(Beginning of INPUT)

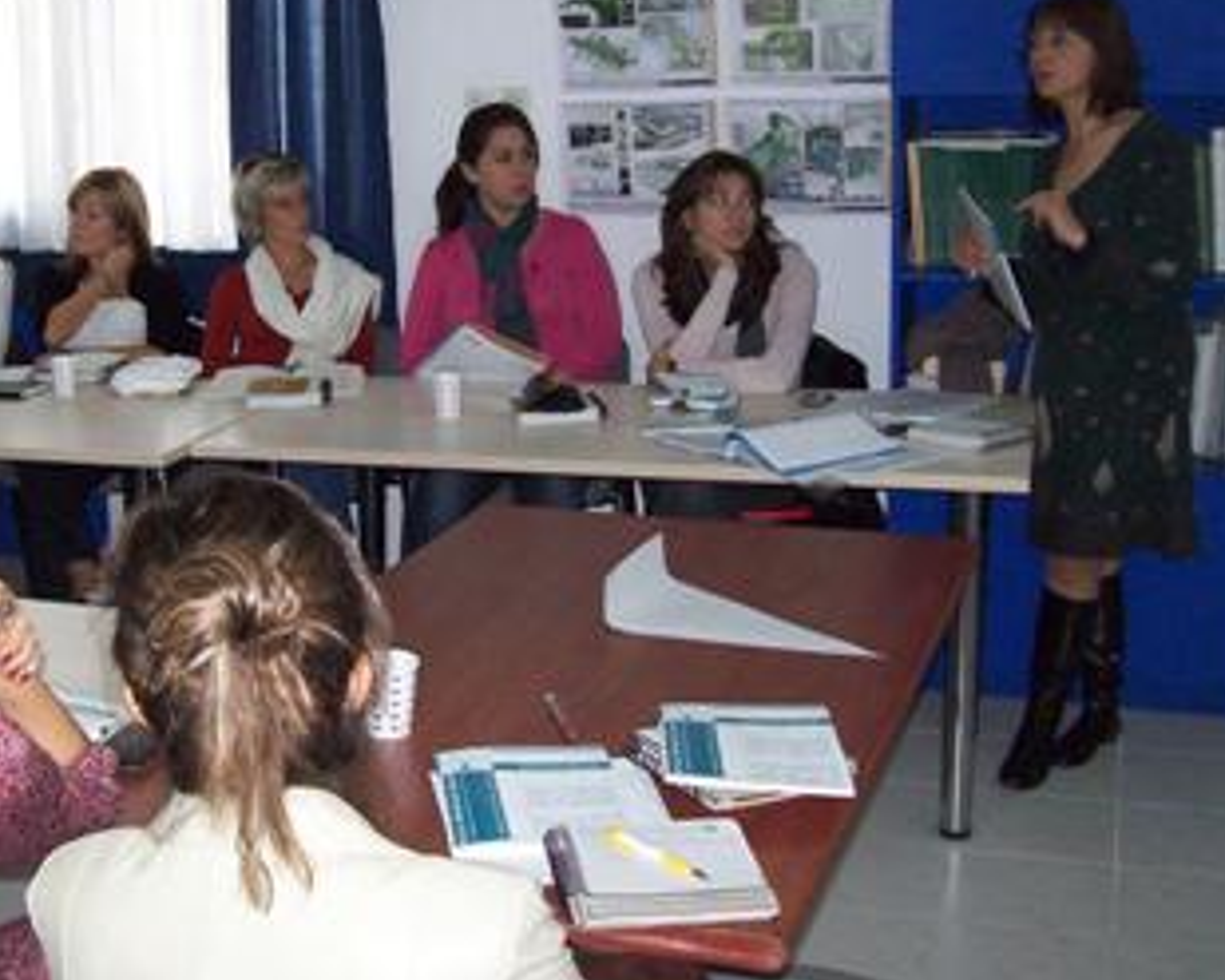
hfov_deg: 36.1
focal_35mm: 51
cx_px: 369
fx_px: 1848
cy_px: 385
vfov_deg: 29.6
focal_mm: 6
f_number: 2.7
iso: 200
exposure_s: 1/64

(End of INPUT)

Every entry belongs in the answer exactly as written, but no picture does.

hfov_deg: 36.1
focal_35mm: 51
cx_px: 369
fx_px: 1848
cy_px: 385
vfov_deg: 29.6
focal_mm: 6
f_number: 2.7
iso: 200
exposure_s: 1/64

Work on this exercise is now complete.